Print every entry exactly as written and exclude all images.

-- Record excerpts follows --

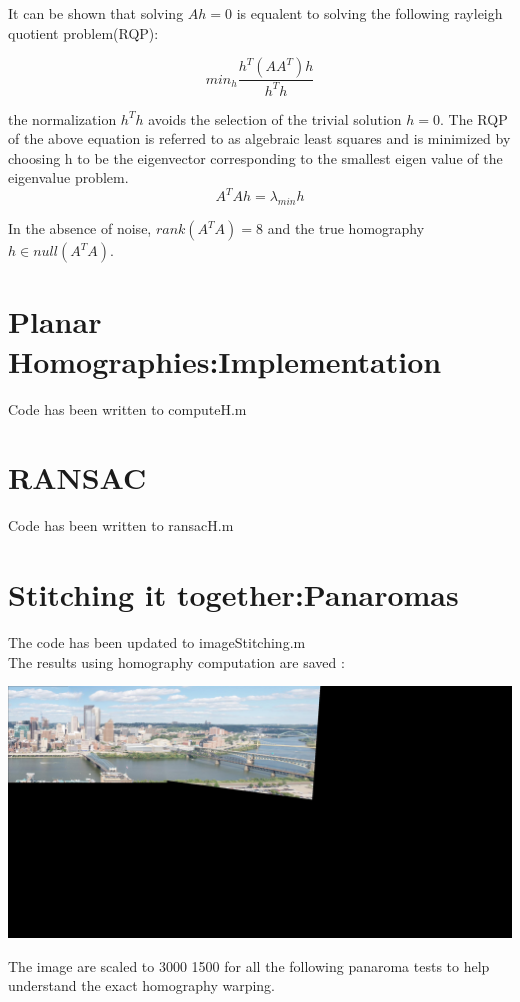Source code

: \documentclass[12pt]{article}
\newenvironment{problem}[2][Problem]{\begin{trivlist}
\item[\hskip \labelsep {\bfseries #1}\hskip \labelsep {\bfseries #2.}]}{\end{trivlist}}
\begin{document}
\begin{problem}{3.1 d)}
It can be shown that solving $Ah=0$ is equalent to solving the following rayleigh quotient problem(RQP):

\[
min_h \dfrac{h^T (A A^T) h}{h^T h}
\]

the normalization $h^T h$ avoids the selection of the trivial solution $h=0$. The RQP of the above equation is referred to as algebraic least squares and is minimized by choosing h to be the eigenvector corresponding to the smallest eigen value of the eigenvalue problem.
\[
A^T A h = \lambda_{min} h
\]

In the absence of noise, $rank(A^T A) = 8$ and the true homography 
$h \in null(A^T A)$.
\end{problem}

\section{Planar Homographies:Implementation}
\begin{problem}{4.1}
Code has been written to computeH.m
\end{problem}

\section{RANSAC}
\begin{problem}{5.1}
Code has been written to ransacH.m
\end{problem}

\newpage

\section{Stitching it together:Panaromas}
\begin{problem}{6.1}
The code has been updated to imageStitching.m\\ The results using homography computation are saved :
 
\includegraphics[scale=0.1]{results/q6_1}

The image are scaled to 3000 1500 for all the following panaroma tests to help understand the exact homography warping.
\end{problem}
\end{document}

-- Record excerpts concluded --

* [Expected answer]:
Source code

: \documentclass[12pt]{article}
\newenvironment{problem}[2][Problem]{\begin{trivlist}
\item[\hskip \labelsep {\bfseries #1}\hskip \labelsep {\bfseries #2.}]}{\end{trivlist}}
\begin{document}
\begin{problem}{3.1 d)}
It can be shown that solving $Ah=0$ is equalent to solving the following rayleigh quotient problem(RQP):

\[
min_h \dfrac{h^T (A A^T) h}{h^T h}
\]

the normalization $h^T h$ avoids the selection of the trivial solution $h=0$. The RQP of the above equation is referred to as algebraic least squares and is minimized by choosing h to be the eigenvector corresponding to the smallest eigen value of the eigenvalue problem.
\[
A^T A h = \lambda_{min} h
\]

In the absence of noise, $rank(A^T A) = 8$ and the true homography 
$h \in null(A^T A)$.
\end{problem}

\section{Planar Homographies:Implementation}
\begin{problem}{4.1}
Code has been written to computeH.m
\end{problem}

\section{RANSAC}
\begin{problem}{5.1}
Code has been written to ransacH.m
\end{problem}

\newpage

\section{Stitching it together:Panaromas}
\begin{problem}{6.1}
The code has been updated to imageStitching.m\\ The results using homography computation are saved :
 
\includegraphics[scale=0.1]{results/q6_1}

The image are scaled to 3000 1500 for all the following panaroma tests to help understand the exact homography warping.
\end{problem}
\end{document}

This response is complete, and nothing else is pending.